Tess Vigeland: So as we just mentioned, GM plans to relaunch as a public company in the not too distant future. Pretty soon, you could be buying shares, which is a little strange since taxpayers already essentially own GM — 61 percent of it. And that got us wondering what Uncle Sam’s involvement in a company means for investors.

Marketplace’s Stacey Vanek-Smith takes a look.


Stacey Vanek-Smith Uncle Sam can be a little difficult for investors to escape these days. The government owns stakes in companies from General Motors to Citigroup.

Laurence Kotlikoff is an economist at Boston University. He says there are a lot of benefits to having the state as a stakeholder.

Laurence Kotlikoff: The government is in effect saying, “Look, if the company runs out of money, we the government will bail it out.”
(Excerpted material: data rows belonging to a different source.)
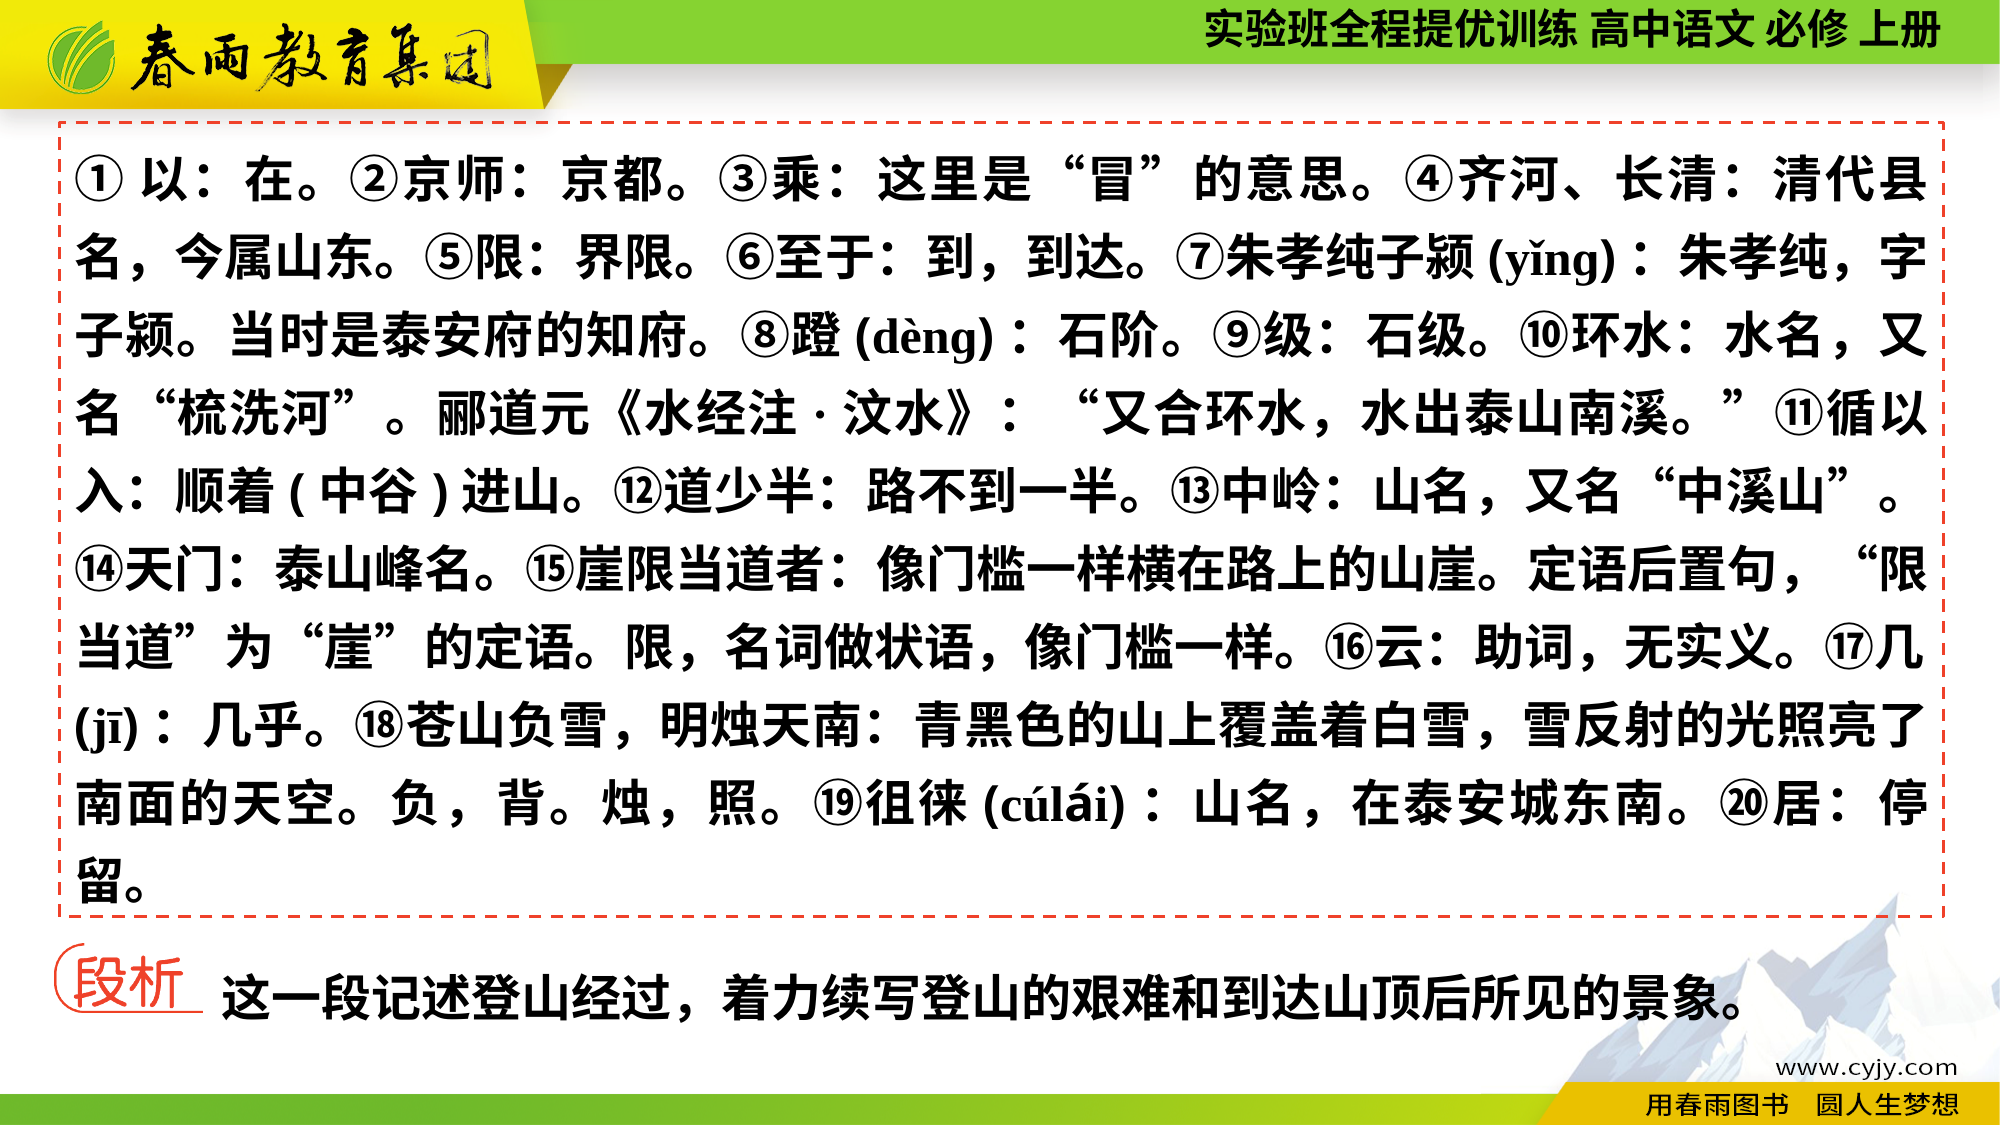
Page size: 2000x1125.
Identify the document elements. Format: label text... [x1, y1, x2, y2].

text_box 这一段记述登山经过，着力续写登山的艰难和到达山顶后所见的景象。 [59, 928, 1944, 1034]
picture [0, 0, 2000, 1125]
list ①以：在。②京师：京都。③乘：这里是“冒”的意思。④齐河、长清：清代县名，今属山东。⑤限：界限。⑥至于：到，到达。⑦朱孝纯子颍(yǐnɡ)：朱孝纯，字子颍。当时是泰安府的知府。⑧蹬(dènɡ)：石阶。⑨级：石级。⑩环水：水名，又名“梳洗河”。郦道元《水经注·汶水》：“又合环水，水出泰山南溪。”⑪循以入：顺着(中谷)进山。⑫道少半：路不到一半。⑬中岭：山名，又名“中溪山”。⑭天门：泰山峰名。⑮崖限当道者：像门槛一样横在路上的山崖。定语后置句，“限当道”为“崖”的定语。限，名词做状语，像门槛一样。⑯云：助词，无实义。⑰几(jī)：几乎。⑱苍山负雪，明烛天南：青黑色的山上覆盖着白雪，雪反射的光照亮了南面的天空。负，背。烛，照。⑲徂徕(cúlái)：山名，在泰安城东南。⑳居：停留。 [59, 122, 1944, 917]
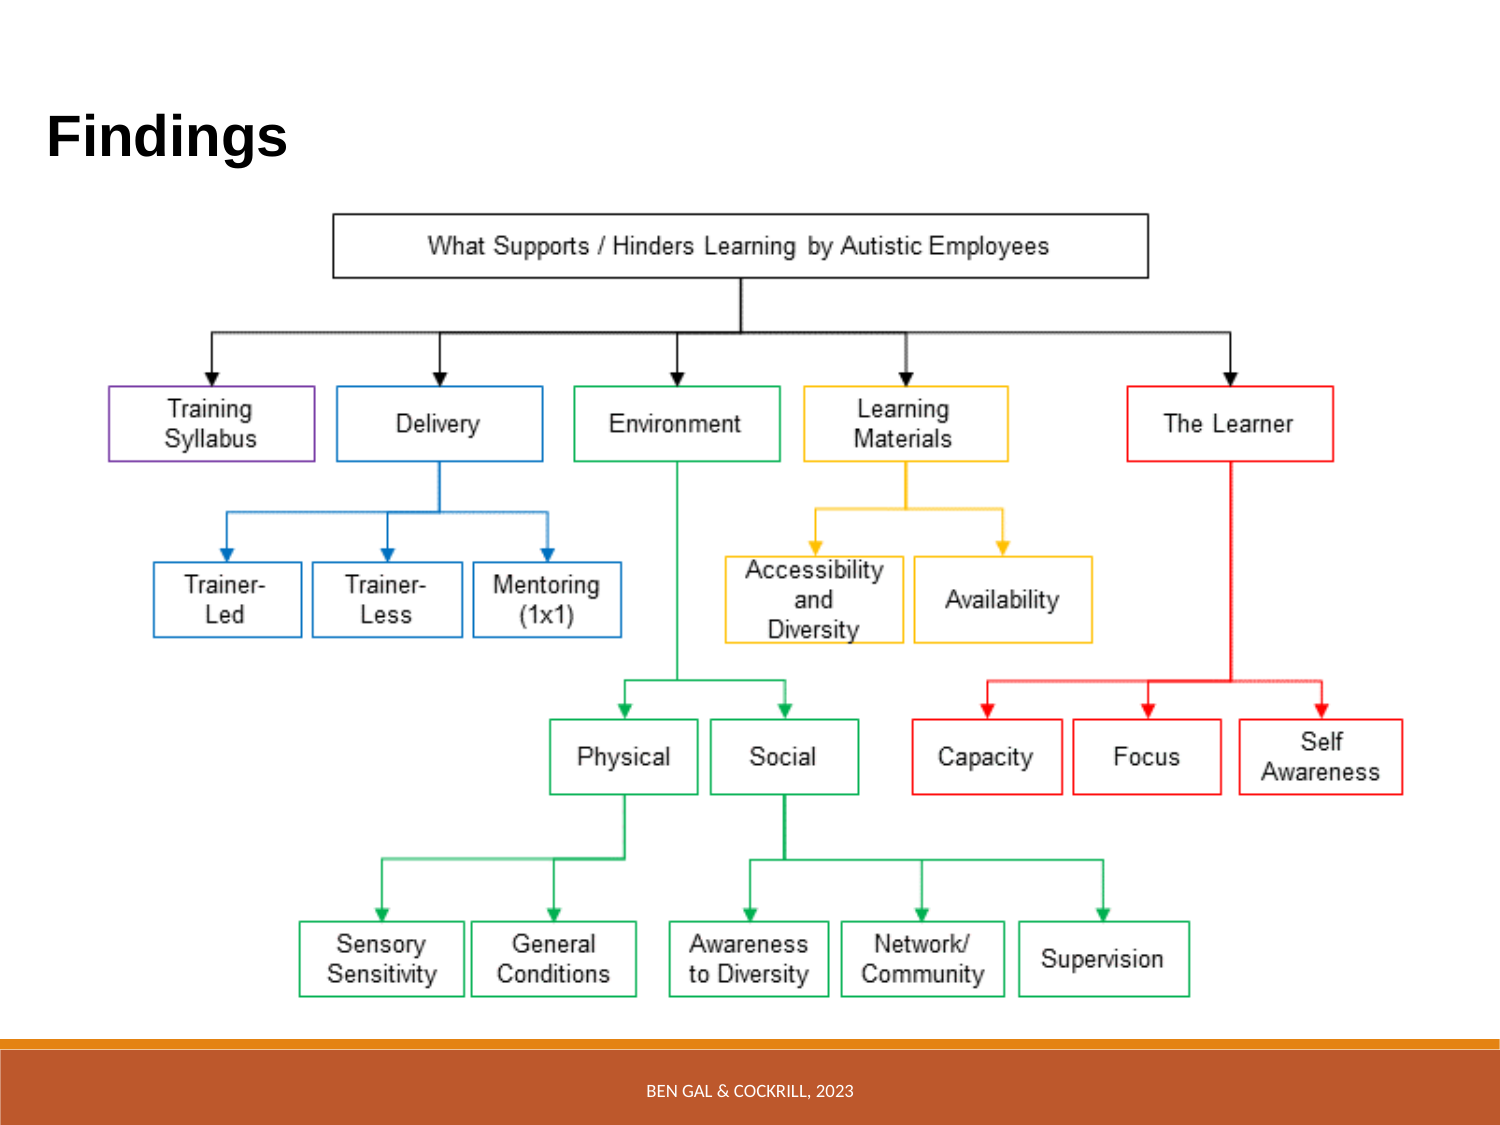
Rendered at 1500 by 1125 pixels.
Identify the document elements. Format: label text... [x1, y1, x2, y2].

picture [88, 195, 1414, 1012]
text_box Findings [32, 20, 1468, 176]
footer Ben Gal & Cockrill, 2023 [453, 1059, 1047, 1120]
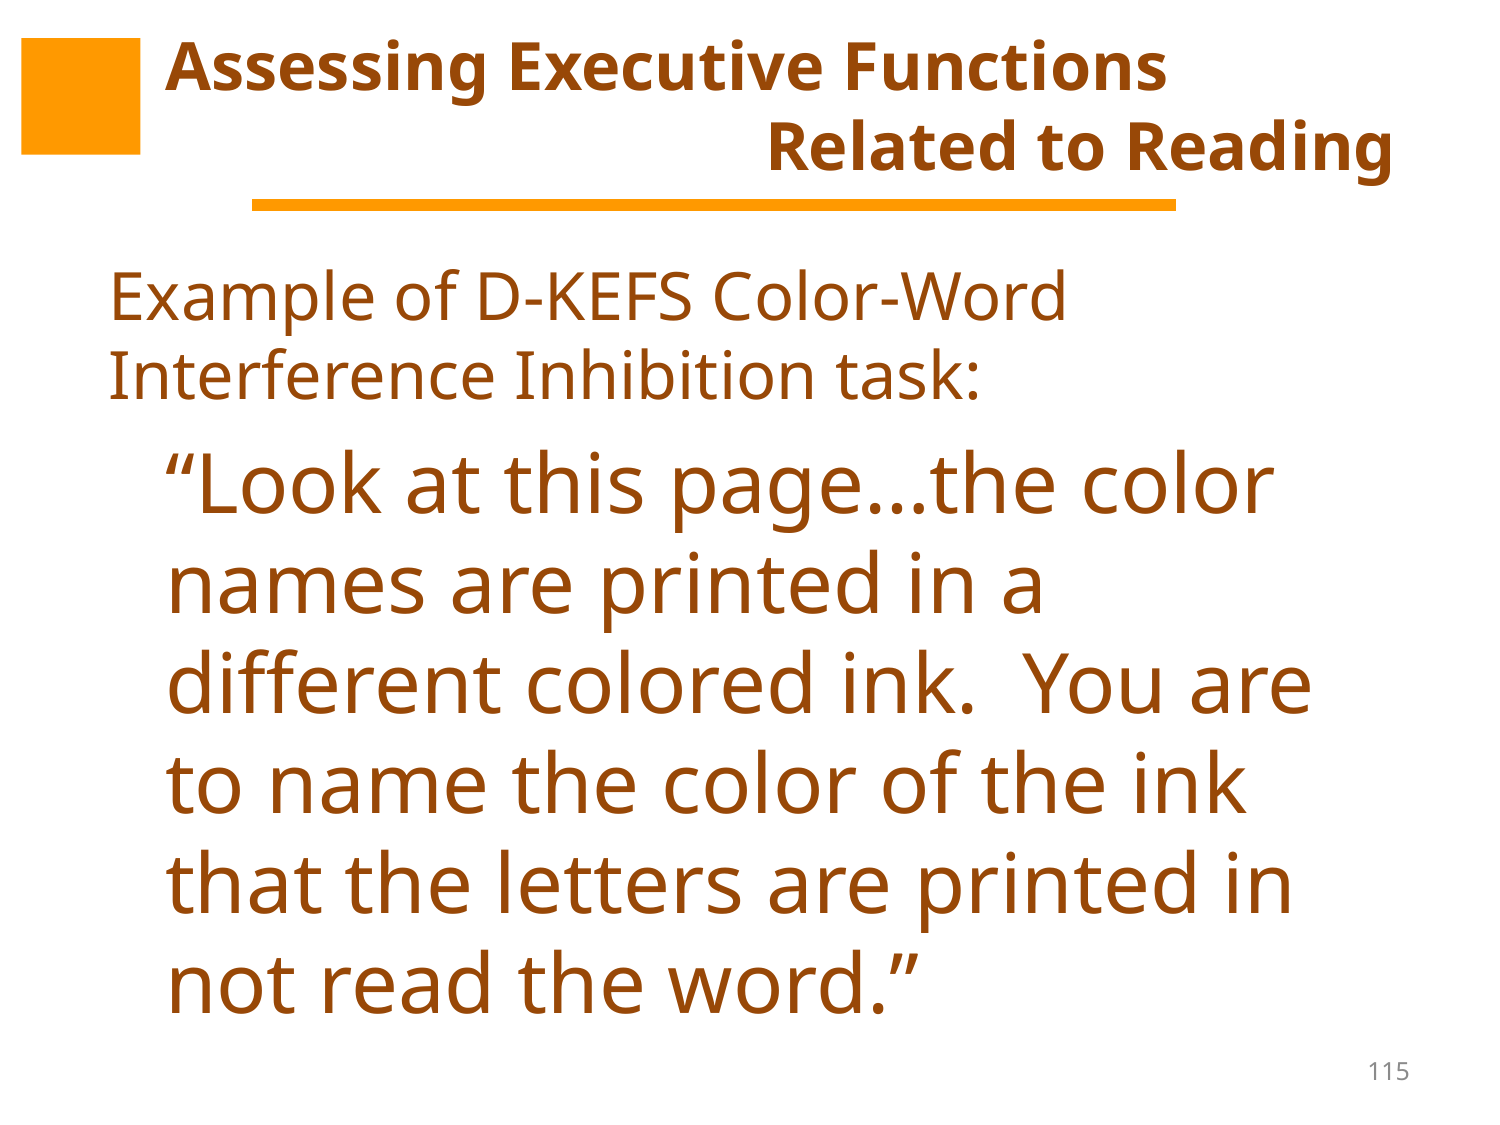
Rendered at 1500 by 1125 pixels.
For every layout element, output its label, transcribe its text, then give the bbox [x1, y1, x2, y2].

title Assessing Executive Functions Related to Reading [149, 2, 1480, 205]
slide_number 115 [1074, 1042, 1425, 1103]
list Example of D-KEFS Color-Word Interference Inhibition task: “Look at this page…the color names are printed in a different colored ink. You are to name the color of the ink that the letters are printed in not read the word.” [93, 245, 1397, 987]
text_box [19, 36, 142, 157]
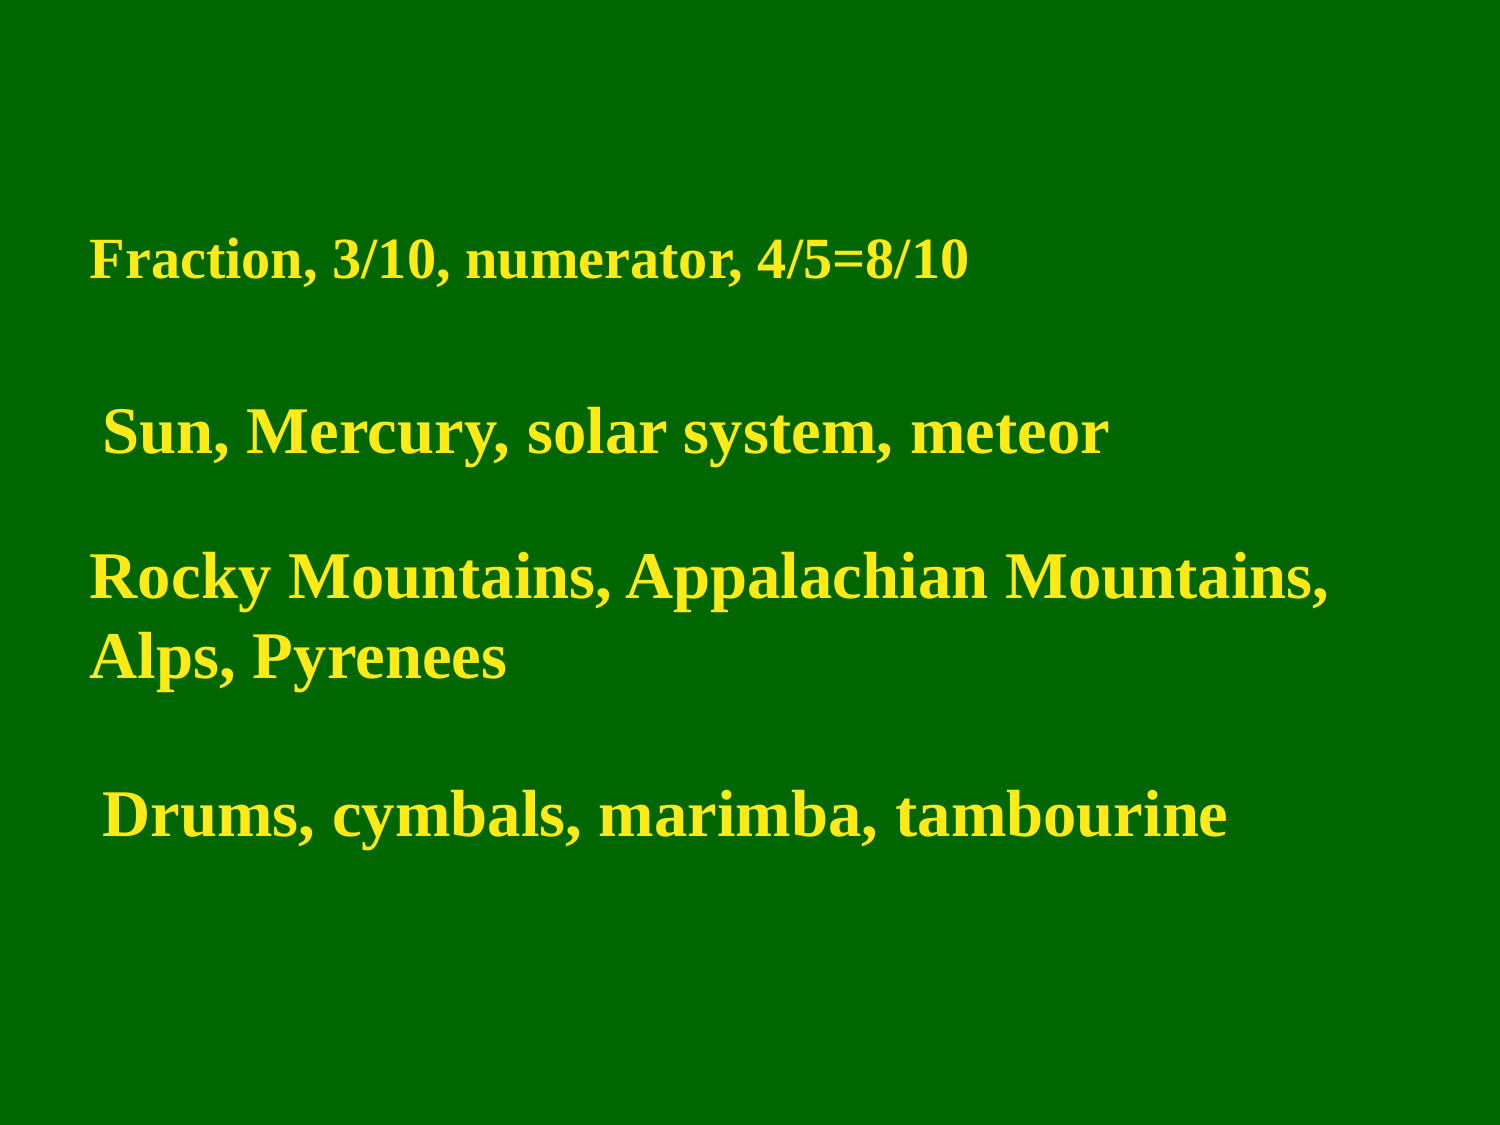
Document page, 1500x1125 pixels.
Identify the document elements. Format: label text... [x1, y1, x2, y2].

text_box Sun, Mercury, solar system, meteor [87, 379, 1413, 475]
text_box Fraction, 3/10, numerator, 4/5=8/10 [74, 212, 1500, 298]
text_box Rocky Mountains, Appalachian Mountains, Alps, Pyrenees [74, 524, 1500, 700]
text_box Drums, cymbals, marimba, tambourine [87, 762, 1500, 858]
Kotlikoff says is also makes it a lot easier for those companies to borrow money. Just today, GM announced it’s borrowing $5 billion to help it go public — and all that is great in the short term. The long term is another story.

Kotlikoff: You’re kind of getting into bed with an 800-pound gorilla. You’re partnering, in effect, with an investor whose got other objectives than you have.

The government might want to control executive pay or pursue other agendas. Mark Coffelt is president of Empiric Advisors. He says that’s been the problem with Fannie Mae and Freddie Mac. Instead of trying to make them profitable, the government is using them to help stimulate the housing economy.

Mark Coffelt: The government is not in the profit business, they’re in the political business. The economy runs on risk, it runs on capitalism and that’s really what we need today. And when the government steps in, they take away that capitalism.

But the government is usually careful not to get too involved. And financial analyst Ray Perryman says it generally wants to extricate itself over time.

Ray Perryman: They do walk a very fine line there because they are public resources, you want them to benefit the public. By the same token, in the long run, the worst thing they could do to benefit the public is impose practices that are going to limit profitability.

After all, Perryman says the whole point of the government taking over GM was to turn it around and make it a profitable, public company once again.

I’m Stacey Vanek-Smith for Marketplace.